The epicenter of the Suva earthquake of Sept. 14, 1953, (U.S.C. & G.S. data: H = 00h26m36s UT ; h about 60 kilometers) has been redetermined on the basis of landslide intensity, isoseismic analysis, damage criteria, the bathymetry of the epicentral zone, and by other means. The new epicenter is at 18.2° S, 178.3° E with an estimated probable error of five miles. Employing the new epicenter, P residuals of 15 stations (U.S.C. & G.S. data) were computed, assuming a normal and a 60 kilometer depth of focus. A normal depth of focus was decidedly the most likely.
Arrival times of the ensuing tsunami at various points were reconciled to show that the tsunami had an extended source from Suva harbor to Beqa island. The tsunami was clearly caused by the slumping of marine sediments immediately after the earthquake. The direct action of the earthquake produced small waves that served as warnings on Beqa and Kadavu islands. These waves are presumed to have been created by the vibration of the reef against the water. The destructive waves, arriving later, were produced by slumping effects originating on the edge of the marginal shelf. Their observed arrivals are consistent with this mechanism.

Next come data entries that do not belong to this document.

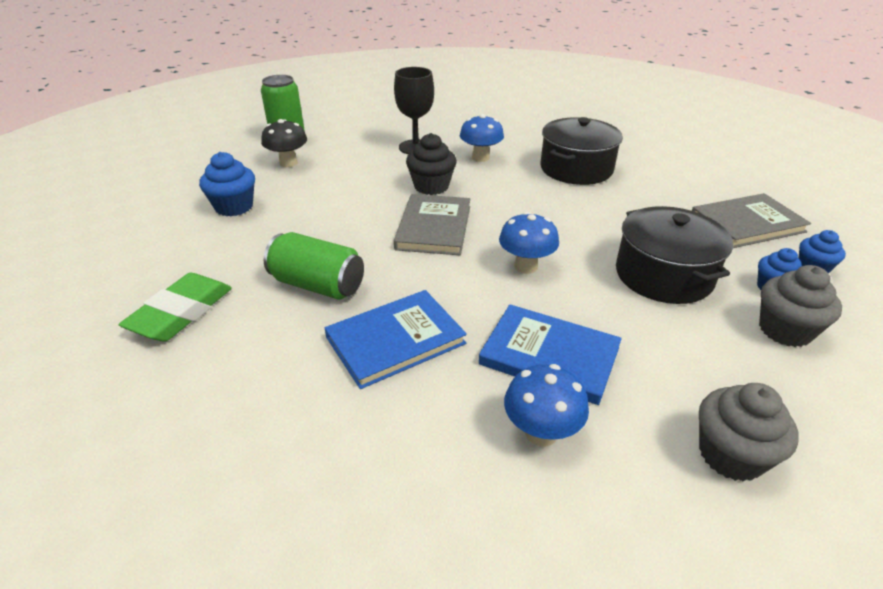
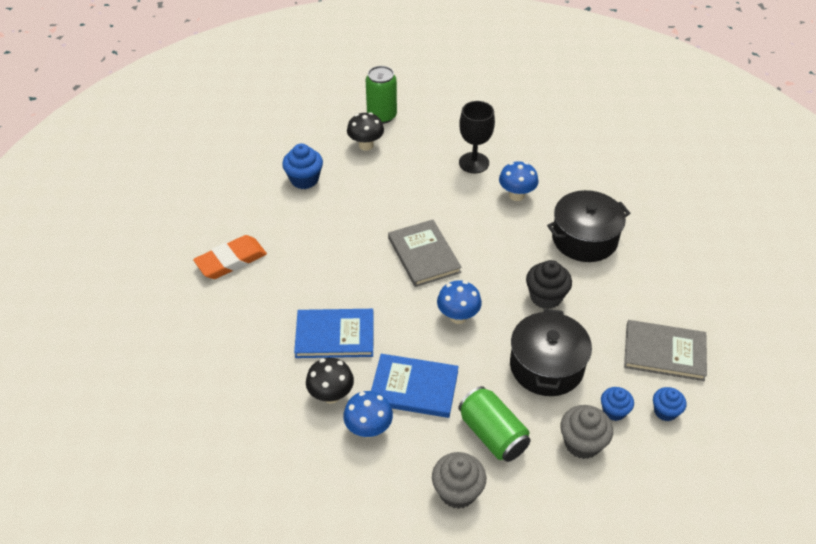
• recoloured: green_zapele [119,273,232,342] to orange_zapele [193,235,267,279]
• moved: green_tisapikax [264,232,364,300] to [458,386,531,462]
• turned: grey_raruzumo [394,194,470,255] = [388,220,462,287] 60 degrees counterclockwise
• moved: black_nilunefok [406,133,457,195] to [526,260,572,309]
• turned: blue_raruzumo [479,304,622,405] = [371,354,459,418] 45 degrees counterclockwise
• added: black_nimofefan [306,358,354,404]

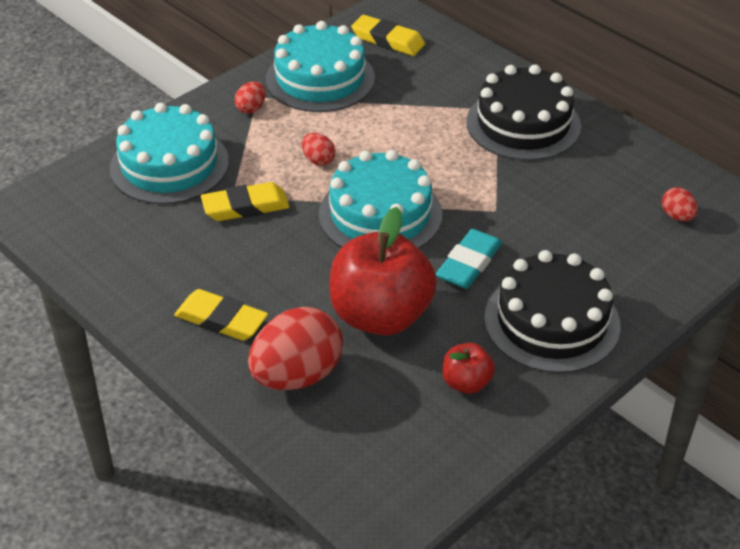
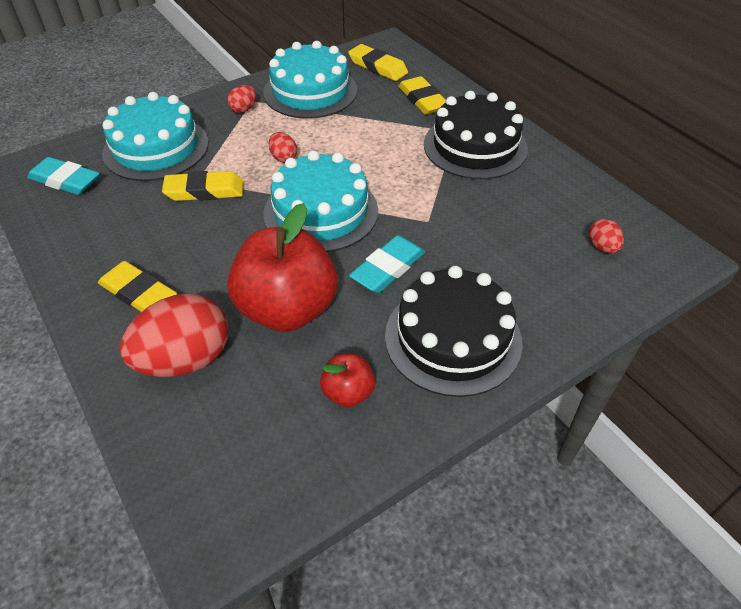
• added: turquoise_zapele [28,157,100,195]
• added: yellow_zapele [398,76,446,115]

The bathymetry of the affected area was resurveyed and bottom changes up to 300 feet vertically were found. At a distance of more than 30 miles from the slumps, submarine cables were disrupted and displaced by as much as 13,000 feet. It is inferred that these effects were caused by turbidity currents travelling down a gradient of about 5 per cent for the first 10 miles and nearly flat thereafter.